▸ Requirement:
Pictures stay out. Everything else in the listing below gets written out exactly.

▸ Records shown:
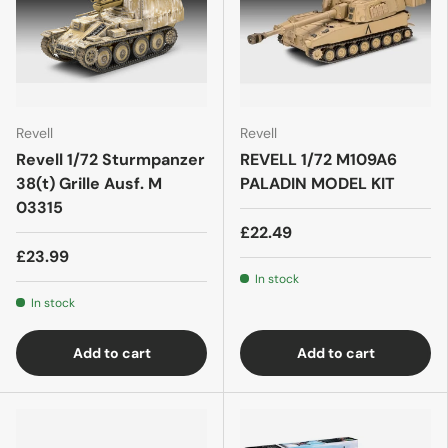
Revell
Revell
Revell 1/72 Sturmpanzer
REVELL 1/72 M109A6
38(t) Grille Ausf. M
PALADIN MODEL KIT
03315
£22.49
£23.99
In stock
In stock
Add to cart
Add to cart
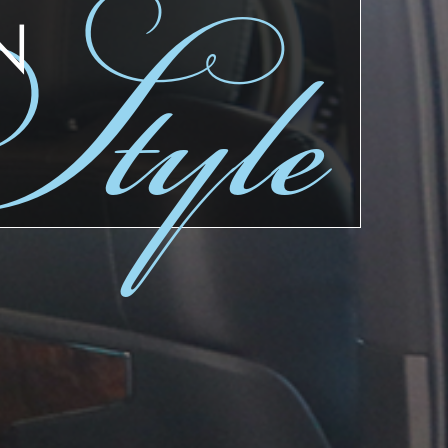
tyle
N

▸ Response to this task:
Revell
Revell
Revell 1/72 Sturmpanzer
REVELL 1/72 M109A6
38(t) Grille Ausf. M
PALADIN MODEL KIT
03315
£22.49
£23.99
In stock
In stock
Add to cart
Add to cart
tyle
N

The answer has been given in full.